- _WHAT YOU ARE ASKED TO DO_: Practice item. Set the material below down again exactly, with no pictures.

────────────────────

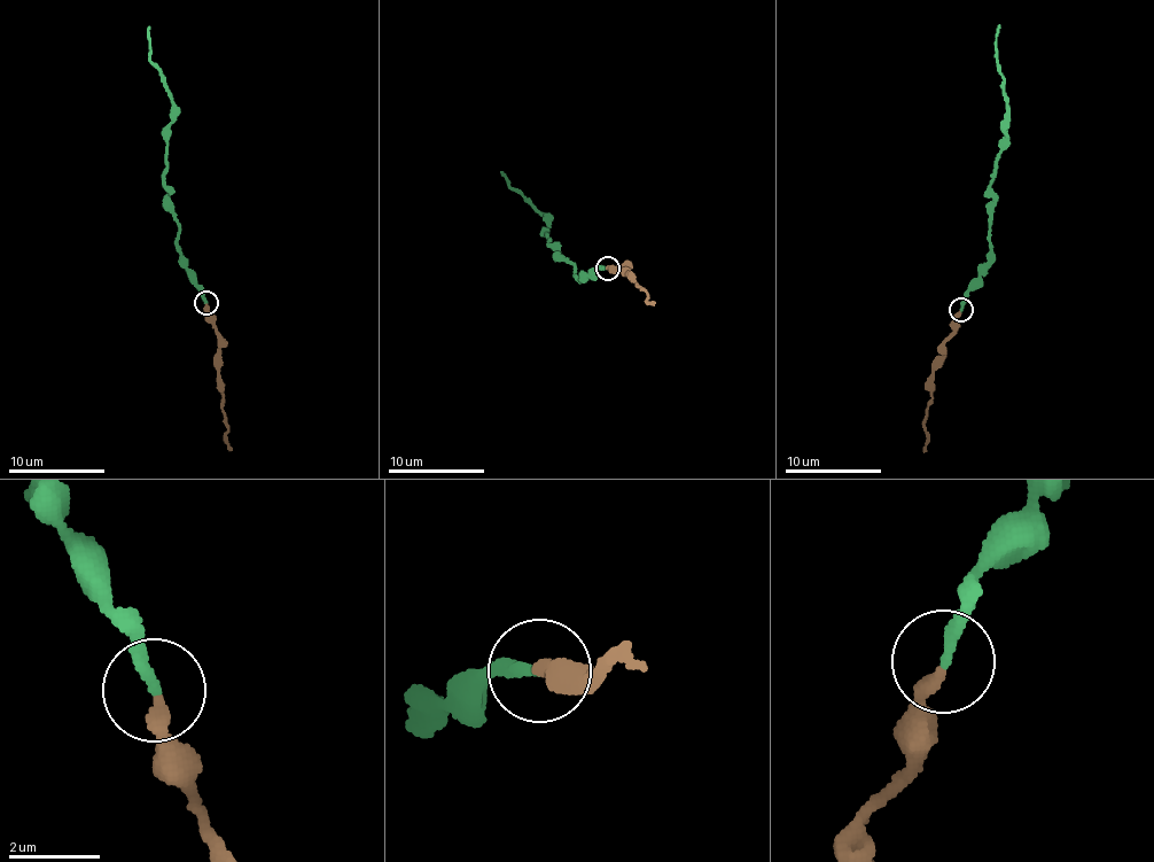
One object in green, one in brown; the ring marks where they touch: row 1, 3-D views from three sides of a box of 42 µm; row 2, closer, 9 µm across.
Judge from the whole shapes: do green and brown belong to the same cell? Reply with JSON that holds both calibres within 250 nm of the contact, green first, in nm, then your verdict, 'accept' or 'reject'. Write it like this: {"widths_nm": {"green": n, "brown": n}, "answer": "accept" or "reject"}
{"widths_nm": {"green": 220, "brown": 260}, "answer": "reject"}

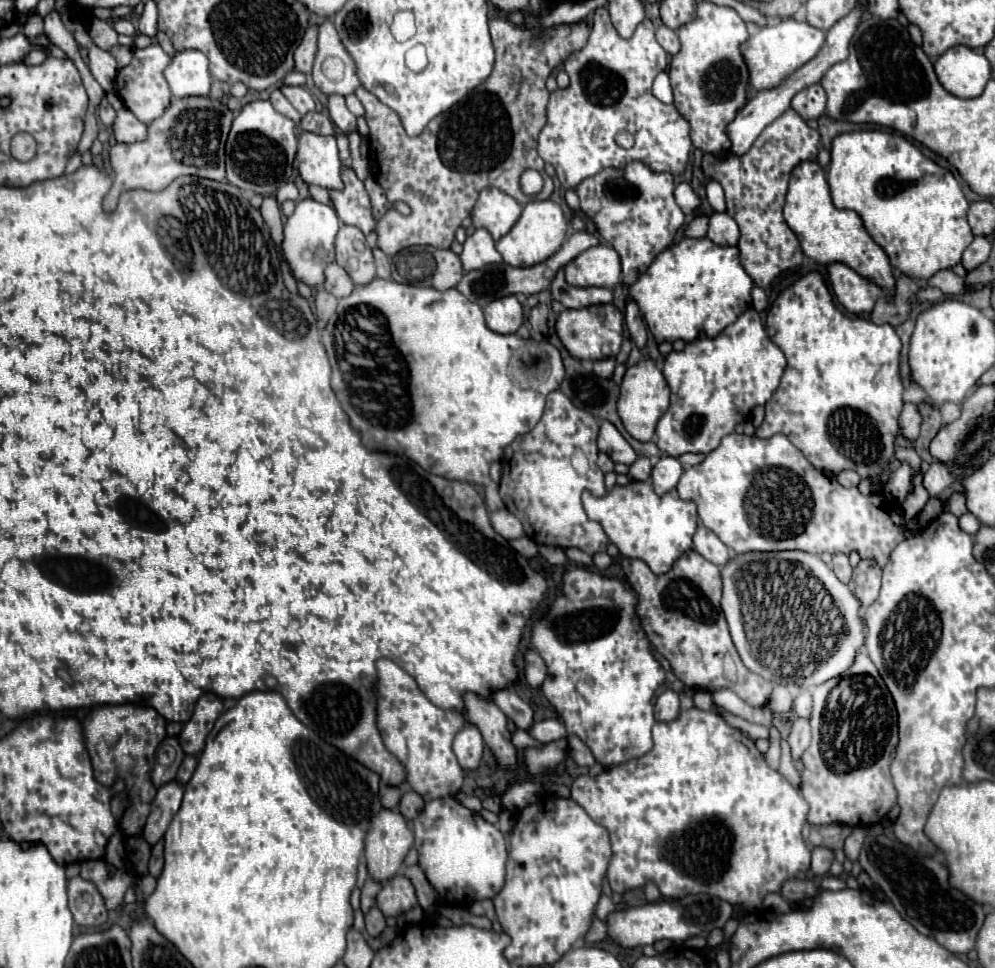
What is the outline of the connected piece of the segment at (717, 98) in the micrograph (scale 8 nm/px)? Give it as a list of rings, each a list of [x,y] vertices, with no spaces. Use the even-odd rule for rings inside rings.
[[[700,2],[698,10],[696,10],[696,20],[688,22],[684,26],[680,26],[678,36],[680,36],[680,52],[676,56],[672,56],[670,62],[670,82],[672,82],[672,90],[674,90],[674,106],[678,108],[678,112],[690,122],[690,136],[692,136],[692,144],[702,150],[702,152],[710,152],[710,154],[724,154],[726,150],[722,150],[720,146],[726,144],[712,144],[712,140],[720,140],[726,136],[726,124],[734,120],[736,112],[740,110],[740,106],[744,106],[746,102],[746,86],[748,86],[748,70],[746,64],[742,60],[740,54],[740,44],[746,42],[748,34],[746,34],[746,24],[744,20],[736,14],[736,10],[730,8],[722,8],[710,2]]]

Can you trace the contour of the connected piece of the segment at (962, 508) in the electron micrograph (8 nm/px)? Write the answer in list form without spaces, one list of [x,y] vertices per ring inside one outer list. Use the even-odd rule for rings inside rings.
[[[954,492],[954,494],[950,496],[950,500],[948,500],[948,510],[950,510],[952,514],[956,514],[956,516],[962,516],[962,514],[968,512],[964,492]]]

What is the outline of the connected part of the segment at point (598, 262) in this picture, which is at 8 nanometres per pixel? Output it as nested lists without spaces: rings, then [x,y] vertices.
[[[598,244],[568,262],[564,272],[570,286],[612,288],[620,280],[620,256],[612,246]]]

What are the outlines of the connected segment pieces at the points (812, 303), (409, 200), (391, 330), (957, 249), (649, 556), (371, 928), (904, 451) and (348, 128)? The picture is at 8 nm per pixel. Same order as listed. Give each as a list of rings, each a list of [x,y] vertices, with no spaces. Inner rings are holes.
[[[810,272],[806,276],[802,276],[798,282],[794,282],[790,288],[786,288],[776,302],[772,304],[772,308],[768,310],[766,316],[766,328],[768,328],[768,336],[770,340],[780,346],[780,350],[784,352],[788,366],[784,370],[784,376],[780,380],[778,390],[774,392],[774,396],[766,402],[766,418],[762,422],[762,426],[756,430],[758,438],[770,438],[774,434],[784,434],[788,436],[788,440],[806,456],[806,460],[816,466],[818,470],[828,470],[832,474],[838,474],[842,470],[854,470],[858,472],[862,478],[866,480],[876,480],[880,478],[886,470],[888,470],[888,462],[894,456],[894,440],[900,434],[900,426],[898,426],[898,416],[902,410],[902,394],[904,394],[904,386],[902,386],[902,378],[900,378],[900,338],[896,336],[894,328],[890,324],[874,324],[866,318],[858,318],[858,316],[848,316],[842,310],[836,308],[836,304],[832,302],[832,294],[828,290],[828,286],[824,284],[822,276],[818,272]]]
[[[508,18],[490,20],[490,36],[496,50],[492,74],[448,112],[430,120],[416,138],[404,132],[398,116],[374,94],[362,86],[356,90],[358,100],[366,108],[370,128],[370,174],[382,186],[390,202],[402,200],[412,210],[408,216],[402,216],[396,208],[390,208],[378,222],[378,248],[386,256],[394,256],[402,248],[416,244],[450,248],[456,230],[462,220],[470,216],[484,188],[498,188],[520,204],[550,198],[554,182],[544,172],[544,160],[536,150],[550,96],[546,78],[572,52],[586,44],[588,34],[590,26],[586,20],[538,30],[516,26]],[[502,108],[508,120],[502,118]],[[526,168],[536,168],[544,178],[544,188],[536,196],[526,196],[520,190],[518,178]]]
[[[374,278],[370,284],[366,286],[358,286],[354,288],[354,292],[346,298],[340,298],[336,314],[332,314],[332,318],[328,320],[328,324],[322,330],[322,342],[326,346],[328,358],[330,358],[330,366],[332,366],[332,390],[336,392],[344,412],[350,416],[350,424],[354,426],[354,430],[360,434],[362,444],[366,448],[374,448],[374,450],[382,450],[382,452],[396,452],[402,456],[408,456],[410,460],[414,460],[418,466],[422,466],[424,470],[428,470],[430,474],[448,478],[448,480],[460,480],[460,482],[470,482],[470,484],[488,484],[488,468],[492,462],[502,458],[504,448],[516,438],[526,434],[528,430],[532,430],[532,426],[538,424],[542,410],[544,410],[544,400],[546,394],[556,390],[560,386],[560,382],[564,380],[564,364],[560,358],[560,352],[556,348],[552,348],[548,352],[550,356],[550,376],[540,384],[540,388],[536,390],[524,390],[518,388],[510,382],[508,378],[508,362],[512,356],[512,348],[510,346],[522,346],[522,340],[518,342],[518,338],[514,334],[510,336],[502,336],[492,332],[486,324],[484,324],[484,316],[482,316],[482,308],[470,300],[466,300],[456,288],[450,288],[446,292],[440,294],[438,302],[432,302],[432,288],[422,288],[422,286],[410,286],[410,284],[398,284],[394,280],[382,280],[382,278]]]
[[[856,130],[840,134],[834,138],[830,154],[832,164],[828,168],[828,184],[832,190],[834,206],[860,214],[864,228],[872,240],[888,254],[894,268],[910,278],[928,280],[936,272],[954,268],[960,262],[962,252],[974,240],[974,236],[966,220],[968,200],[950,170],[926,158],[902,134],[882,130]]]
[[[650,482],[614,486],[614,490],[602,498],[594,498],[590,492],[584,492],[582,504],[588,518],[604,528],[606,536],[618,546],[622,556],[644,560],[654,574],[666,574],[674,566],[676,558],[682,558],[692,550],[692,536],[698,526],[696,504],[686,502],[672,492],[658,496]]]
[[[374,906],[374,908],[366,914],[366,932],[368,932],[368,936],[376,938],[376,936],[380,936],[380,934],[382,934],[382,930],[384,930],[384,928],[386,928],[384,916],[382,916],[382,912]]]
[[[896,448],[896,458],[902,460],[902,462],[908,462],[912,472],[920,472],[922,460],[920,460],[920,456],[912,448]]]
[[[336,94],[330,96],[328,98],[328,112],[340,132],[344,132],[344,134],[356,132],[356,116],[346,108],[344,96],[336,96]]]

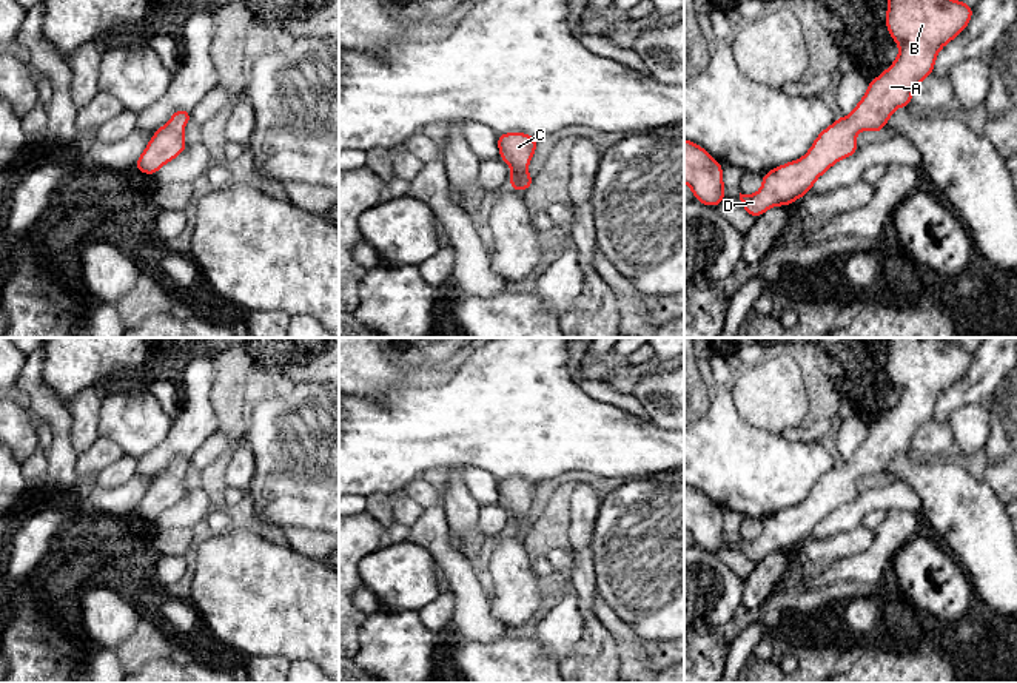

────────────────────

- _RESPONSE FOR THIS EXERCISE_:
One object in green, one in brown; the ring marks where they touch: row 1, 3-D views from three sides of a box of 42 µm; row 2, closer, 9 µm across.
Judge from the whole shapes: do green and brown belong to the same cell? Reply with JSON that holds both calibres within 250 nm of the contact, green first, in nm, then your verdict, 'accept' or 'reject'. Write it like this: {"widths_nm": {"green": n, "brown": n}, "answer": "accept" or "reject"}
{"widths_nm": {"green": 220, "brown": 260}, "answer": "reject"}

What is the outline of the connected piece of the segment at (717, 98) in the micrograph (scale 8 nm/px)? Give it as a list of rings, each a list of [x,y] vertices, with no spaces. Use the even-odd rule for rings inside rings.
[[[700,2],[698,10],[696,10],[696,20],[688,22],[684,26],[680,26],[678,36],[680,36],[680,52],[676,56],[672,56],[670,62],[670,82],[672,82],[672,90],[674,90],[674,106],[678,108],[678,112],[690,122],[690,136],[692,136],[692,144],[702,150],[702,152],[710,152],[710,154],[724,154],[726,150],[722,150],[720,146],[726,144],[712,144],[712,140],[720,140],[726,136],[726,124],[734,120],[736,112],[740,110],[740,106],[744,106],[746,102],[746,86],[748,86],[748,70],[746,64],[742,60],[740,54],[740,44],[746,42],[748,34],[746,34],[746,24],[744,20],[736,14],[736,10],[730,8],[722,8],[710,2]]]

Can you trace the contour of the connected piece of the segment at (962, 508) in the electron micrograph (8 nm/px)? Write the answer in list form without spaces, one list of [x,y] vertices per ring inside one outer list. Use the even-odd rule for rings inside rings.
[[[954,492],[954,494],[950,496],[950,500],[948,500],[948,510],[950,510],[952,514],[956,514],[956,516],[962,516],[962,514],[968,512],[964,492]]]

What is the outline of the connected part of the segment at point (598, 262) in this picture, which is at 8 nanometres per pixel? Output it as nested lists without spaces: rings, then [x,y] vertices.
[[[598,244],[568,262],[564,272],[570,286],[612,288],[620,280],[620,256],[612,246]]]

What are the outlines of the connected segment pieces at the points (812, 303), (409, 200), (391, 330), (957, 249), (649, 556), (371, 928), (904, 451) and (348, 128)? The picture is at 8 nm per pixel. Same order as listed. Give each as a list of rings, each a list of [x,y] vertices, with no spaces. Inner rings are holes.
[[[810,272],[806,276],[802,276],[798,282],[794,282],[790,288],[786,288],[776,302],[772,304],[772,308],[768,310],[766,316],[766,328],[768,328],[768,336],[770,340],[780,346],[780,350],[784,352],[788,366],[784,370],[784,376],[780,380],[778,390],[774,392],[774,396],[766,402],[766,418],[762,422],[762,426],[756,430],[758,438],[770,438],[774,434],[784,434],[788,436],[788,440],[806,456],[806,460],[816,466],[818,470],[828,470],[832,474],[838,474],[842,470],[854,470],[858,472],[862,478],[866,480],[876,480],[880,478],[886,470],[888,470],[888,462],[894,456],[894,440],[900,434],[900,426],[898,426],[898,416],[902,410],[902,394],[904,394],[904,386],[902,386],[902,378],[900,378],[900,338],[896,336],[894,328],[890,324],[874,324],[866,318],[858,318],[858,316],[848,316],[842,310],[836,308],[836,304],[832,302],[832,294],[828,290],[828,286],[824,284],[822,276],[818,272]]]
[[[508,18],[490,20],[490,36],[496,50],[492,74],[448,112],[430,120],[416,138],[404,132],[398,116],[374,94],[362,86],[356,90],[358,100],[366,108],[370,128],[370,174],[382,186],[390,202],[402,200],[412,210],[408,216],[402,216],[396,208],[390,208],[378,222],[378,248],[386,256],[394,256],[402,248],[416,244],[450,248],[456,230],[462,220],[470,216],[484,188],[498,188],[520,204],[550,198],[554,182],[544,172],[544,160],[536,150],[550,96],[546,78],[572,52],[586,44],[588,34],[590,26],[586,20],[538,30],[516,26]],[[502,108],[508,120],[502,118]],[[526,168],[536,168],[544,178],[544,188],[536,196],[526,196],[520,190],[518,178]]]
[[[374,278],[370,284],[366,286],[358,286],[354,288],[354,292],[346,298],[340,298],[336,314],[332,314],[332,318],[328,320],[328,324],[322,330],[322,342],[326,346],[328,358],[330,358],[330,366],[332,366],[332,390],[336,392],[344,412],[350,416],[350,424],[354,426],[354,430],[360,434],[362,444],[366,448],[374,448],[374,450],[382,450],[382,452],[396,452],[402,456],[408,456],[410,460],[414,460],[418,466],[422,466],[424,470],[428,470],[430,474],[448,478],[448,480],[460,480],[460,482],[470,482],[470,484],[488,484],[488,468],[492,462],[502,458],[504,448],[516,438],[526,434],[528,430],[532,430],[532,426],[538,424],[542,410],[544,410],[544,400],[546,394],[556,390],[560,386],[560,382],[564,380],[564,364],[560,358],[560,352],[556,348],[552,348],[548,352],[550,356],[550,376],[540,384],[540,388],[536,390],[524,390],[518,388],[510,382],[508,378],[508,362],[512,356],[512,348],[510,346],[522,346],[522,340],[518,342],[518,338],[514,334],[510,336],[502,336],[492,332],[486,324],[484,324],[484,316],[482,316],[482,308],[470,300],[466,300],[456,288],[450,288],[446,292],[440,294],[438,302],[432,302],[432,288],[422,288],[422,286],[410,286],[410,284],[398,284],[394,280],[382,280],[382,278]]]
[[[856,130],[840,134],[834,138],[830,154],[832,164],[828,168],[828,184],[832,190],[834,206],[860,214],[864,228],[872,240],[888,254],[894,268],[910,278],[928,280],[936,272],[954,268],[960,262],[962,252],[974,240],[974,236],[966,220],[968,200],[950,170],[926,158],[902,134],[882,130]]]
[[[650,482],[614,486],[614,490],[602,498],[594,498],[590,492],[584,492],[582,504],[588,518],[604,528],[606,536],[618,546],[622,556],[644,560],[654,574],[666,574],[674,566],[676,558],[682,558],[692,550],[692,536],[698,526],[696,504],[686,502],[672,492],[658,496]]]
[[[374,906],[374,908],[366,914],[366,932],[368,932],[368,936],[376,938],[376,936],[380,936],[380,934],[382,934],[382,930],[384,930],[384,928],[386,928],[384,916],[382,916],[382,912]]]
[[[896,448],[896,458],[902,460],[902,462],[908,462],[912,472],[920,472],[922,460],[920,460],[920,456],[912,448]]]
[[[336,94],[330,96],[328,98],[328,112],[340,132],[344,132],[344,134],[356,132],[356,116],[346,108],[344,96],[336,96]]]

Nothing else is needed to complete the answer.